__Problem to solve__. Output the data word for word. Begin at its first line and end at the line with "non lucratif sans".

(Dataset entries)
· · · · · · ·
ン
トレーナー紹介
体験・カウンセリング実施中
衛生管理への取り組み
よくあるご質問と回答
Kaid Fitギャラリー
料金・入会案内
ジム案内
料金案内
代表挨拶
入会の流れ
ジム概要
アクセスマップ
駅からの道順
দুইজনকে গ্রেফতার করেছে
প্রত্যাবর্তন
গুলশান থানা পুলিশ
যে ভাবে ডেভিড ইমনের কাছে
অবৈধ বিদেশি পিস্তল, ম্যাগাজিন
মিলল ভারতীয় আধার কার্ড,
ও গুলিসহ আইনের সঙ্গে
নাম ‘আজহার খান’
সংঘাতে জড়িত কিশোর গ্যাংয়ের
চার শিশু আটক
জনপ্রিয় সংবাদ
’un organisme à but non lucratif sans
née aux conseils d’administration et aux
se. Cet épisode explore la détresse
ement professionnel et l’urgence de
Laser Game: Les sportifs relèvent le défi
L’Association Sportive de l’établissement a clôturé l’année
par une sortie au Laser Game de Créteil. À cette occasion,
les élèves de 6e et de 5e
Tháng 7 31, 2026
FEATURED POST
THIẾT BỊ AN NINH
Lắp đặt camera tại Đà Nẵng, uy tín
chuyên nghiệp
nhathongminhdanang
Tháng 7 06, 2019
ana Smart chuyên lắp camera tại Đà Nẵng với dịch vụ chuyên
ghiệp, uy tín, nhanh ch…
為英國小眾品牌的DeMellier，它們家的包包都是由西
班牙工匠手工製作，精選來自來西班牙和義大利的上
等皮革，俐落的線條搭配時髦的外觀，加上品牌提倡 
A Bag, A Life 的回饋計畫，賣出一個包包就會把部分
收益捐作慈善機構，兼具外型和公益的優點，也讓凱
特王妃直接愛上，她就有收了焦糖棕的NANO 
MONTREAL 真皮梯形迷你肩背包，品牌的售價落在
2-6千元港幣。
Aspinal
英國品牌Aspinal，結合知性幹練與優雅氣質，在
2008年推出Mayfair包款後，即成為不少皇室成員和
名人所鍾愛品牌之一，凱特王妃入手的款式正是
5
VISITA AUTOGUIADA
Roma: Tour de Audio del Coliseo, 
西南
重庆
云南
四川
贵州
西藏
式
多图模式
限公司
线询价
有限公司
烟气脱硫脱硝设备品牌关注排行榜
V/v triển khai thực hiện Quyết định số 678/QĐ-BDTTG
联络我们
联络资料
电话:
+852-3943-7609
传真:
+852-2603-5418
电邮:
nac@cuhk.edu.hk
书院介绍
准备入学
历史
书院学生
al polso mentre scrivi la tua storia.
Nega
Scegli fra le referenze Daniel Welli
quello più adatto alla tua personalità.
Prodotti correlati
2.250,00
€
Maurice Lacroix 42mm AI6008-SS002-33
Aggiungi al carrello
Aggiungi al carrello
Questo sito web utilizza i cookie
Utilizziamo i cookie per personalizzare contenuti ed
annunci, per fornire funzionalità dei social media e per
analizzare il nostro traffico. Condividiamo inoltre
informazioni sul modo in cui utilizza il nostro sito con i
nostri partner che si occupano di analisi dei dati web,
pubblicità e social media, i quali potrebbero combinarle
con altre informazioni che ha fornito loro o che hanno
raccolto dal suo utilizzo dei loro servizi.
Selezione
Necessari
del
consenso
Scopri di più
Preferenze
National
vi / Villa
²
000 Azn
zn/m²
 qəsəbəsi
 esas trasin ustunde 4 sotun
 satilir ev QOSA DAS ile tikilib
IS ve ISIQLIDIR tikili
· · · · · · ·
__Response to the task__.
ン
トレーナー紹介
体験・カウンセリング実施中
衛生管理への取り組み
よくあるご質問と回答
Kaid Fitギャラリー
料金・入会案内
ジム案内
料金案内
代表挨拶
入会の流れ
ジム概要
アクセスマップ
駅からの道順
দুইজনকে গ্রেফতার করেছে
প্রত্যাবর্তন
গুলশান থানা পুলিশ
যে ভাবে ডেভিড ইমনের কাছে
অবৈধ বিদেশি পিস্তল, ম্যাগাজিন
মিলল ভারতীয় আধার কার্ড,
ও গুলিসহ আইনের সঙ্গে
নাম ‘আজহার খান’
সংঘাতে জড়িত কিশোর গ্যাংয়ের
চার শিশু আটক
জনপ্রিয় সংবাদ
’un organisme à but non lucratif sans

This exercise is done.